Virtual convocation forms & empowers youth to drive ecological change

Catholic Earthcare Australia this month celebrated the Season of Creation by hosting a Convocation; a virtual meeting place to bring hearts together to ‘care for our common home’ and drive real change in our pursuit to care for creation.

The online delivery helped participants to journey through a process of formation, foundation and action with significant youth involvement across the entire program.

Carmel College Thornlands students Tyger Falvey Henderson and Ella Udowika with Alice Carwardine and Bernard Holland. PHOTO: Catholic Earthcare

Carmel College Thornlands students Tyger Falvey Henderson and Ella Udowika with Alice Carwardine and Bernard Holland. PHOTO: Catholic Earthcare

Bernard Holland, Manager of Social and Ecological Animators for Caritas Australia, said that using the impetus of Laudato Si’, the Convocation was designed to bring the church closer together for coordinated action, with the significant involvement of youth speakers to emphasise the future of our church.

“Our Mother Earth will soon be in the hands of new generations of faith inspired youth”, he said.
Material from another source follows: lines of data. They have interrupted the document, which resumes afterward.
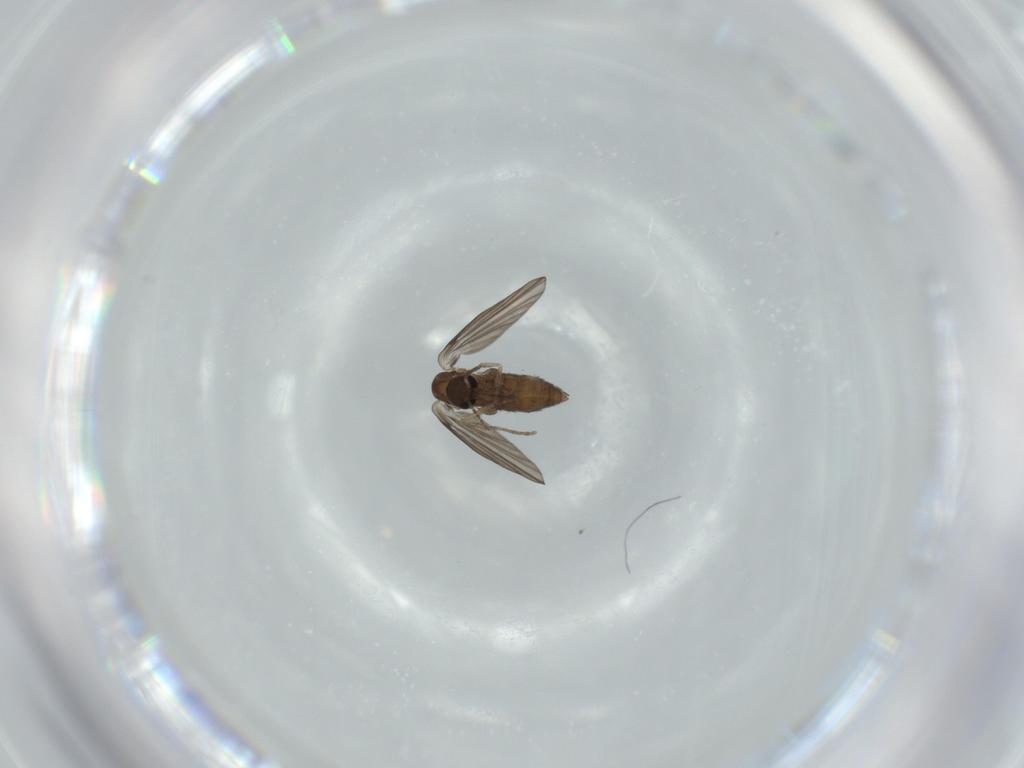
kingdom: Animalia
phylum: Arthropoda
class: Insecta
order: Diptera
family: Psychodidae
“If we do not create opportunities for intergenerational conversations we miss the opportunity to become transmitters of the faith with our youth, through meaningful catalysts such as social and ecological justice.”
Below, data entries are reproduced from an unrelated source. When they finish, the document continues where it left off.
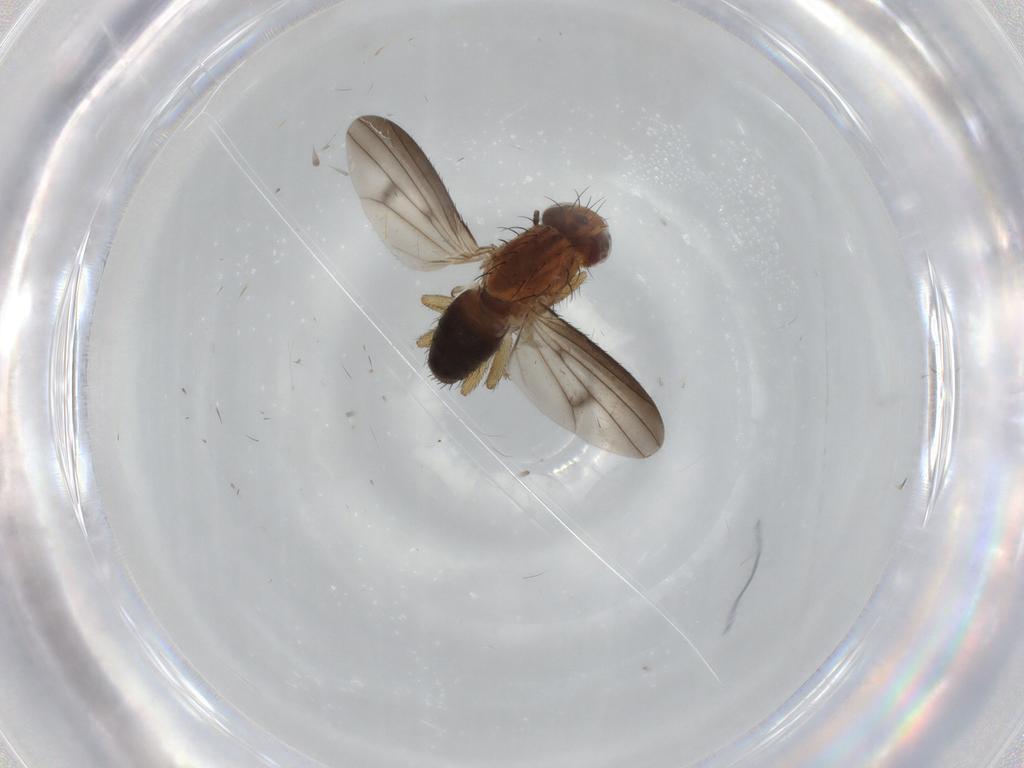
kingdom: Animalia
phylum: Arthropoda
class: Insecta
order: Diptera
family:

The Convocation focused on all elements of ‘caring for our common home’ and included a significant finance, economics and investment module lead by Professor Ross Garnaut, aimed to challenge participants to enact change and foster key stakeholder dialogue within theiur circles of influence.

Alice Carwardine, a teacher at Carmel College Thornlands in the Brisbane Archdiocese also presented at the Convocation. Alice supports the College’s Social Justice Committee and has developed her own Laudato Si’ family resource kit.

“Students at Carmel College are taught to listen to the cry of the Earth and the cry of the poor”, she said.

“They do however, demand change, and if we are not preparing them for their future at our Catholic schools, we are not living a culture inspired by Laudato Si’.”

To play its part in helping protect the health of Earth, and its inhabitants, Catholic Earthcare Australia, which is now a program stream of Caritas Australia, is mandated, through the activities of education, research and advocacy to provide leadership in responding to Pope John Paul II's call to "stimulate and sustain the ecological conversion".